How to prove $\sum_{i=1}^ki^k(-1)^{k-i}\binom {k+1}{i} =(k+1)^k$

We can write OPs claim by putting the RHS to the left as:

\begin{align*} \sum_{i=1}^{k+1}\binom{k+1}{i}(-1)^{k-i}i^k=0\tag{1} \end{align*}

We use the coefficient of operator $[x^k]$ to denote the coefficient of $x^k$ of a series.
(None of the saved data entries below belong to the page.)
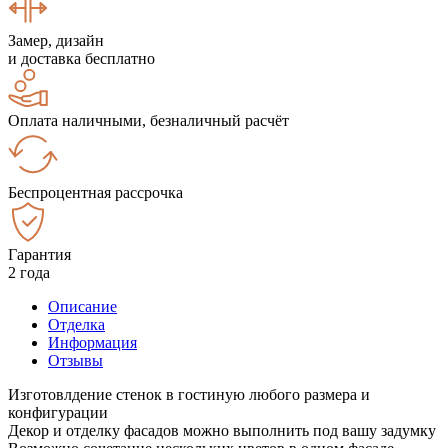
Замер, дизайн
и доставка бесплатно
Оплата наличными, безналичный расчёт
Беспроцентная рассрочка
Гарантия
2 года
Описание
Отделка
Информация
Отзывы
Изготовлдение стенок в гостиную любого размера и
конфигурации
Декор и отделку фасадов можно выполнить под вашу задумку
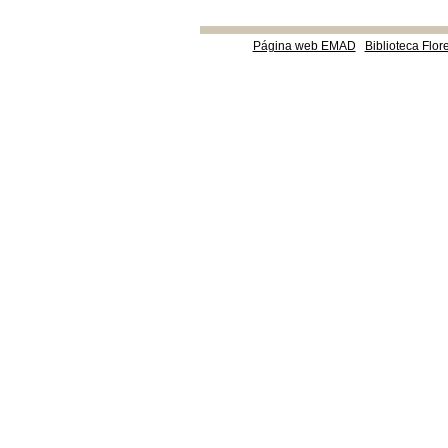
Página web EMAD
Biblioteca Flor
We observe \begin{align*} [x^k](e^x-1)^{k+1}&=[x^k]\left(\sum_{j=1}^{\infty}\frac{x^j}{j!}\right)^{k+1}\\ &=0\tag{2} \end{align*}

On the other hand we obtain \begin{align*} [x^k](e^x-1)^{k+1}&=[x^k]\sum_{j=0}^{k+1}\binom{k+1}{j}(-1)^{k+1-j}e^{jx}\\ &=[x^k]\sum_{j=0}^{k+1}\binom{k+1}{j}(-1)^{k+1-j}\sum_{r=0}^{\infty}j^r\frac{x^r}{r!}\\ &=\frac{1}{k!}\sum_{j=1}^{k+1}\binom{k+1}{j}(-1)^{k+1-j}j^k\tag{3}\\ \end{align*}

Combining (2) and (3) and multiplying with $-\frac{1}{k!}$ we get \begin{align*} \sum_{j=1}^{k+1}\binom{k+1}{j}(-1)^{k-j}j^k=0 \end{align*}

and the claim follows.


Suppose we seek to verify that

$$\sum_{k=0}^n k^n (-1)^{n-k} {n+1\choose k} = (n+1)^n.$$

Re-write this as $$\sum_{k=0}^{n+1} k^n (-1)^{n-k} {n+1\choose k} = 0.$$

Introduce $$k^n = \frac{n!}{2\pi i} \int_{|z|=\epsilon} \frac{1}{z^{n+1}} \exp(kz) \; dz.$$

This yields for the sum

$$\frac{n!}{2\pi i} \int_{|z|=\epsilon} \frac{1}{z^{n+1}} \sum_{k=0}^{n+1} (-1)^{n-k} {n+1\choose k} \exp(kz) \; dz \\ = \frac{n!}{2\pi i} \int_{|z|=\epsilon} \frac{1}{z^{n+1}} (\exp(z)-1)^{n+1} \; dz.$$

This is $$[z^n] (\exp(z)-1)^{n+1} = 0$$

because $$\exp(z)-1 = z + \frac{z^2}{2} + \frac{z^3}{6} +\cdots$$

This is essentially the same as the answer by @MarkusScheuer which I upvoted.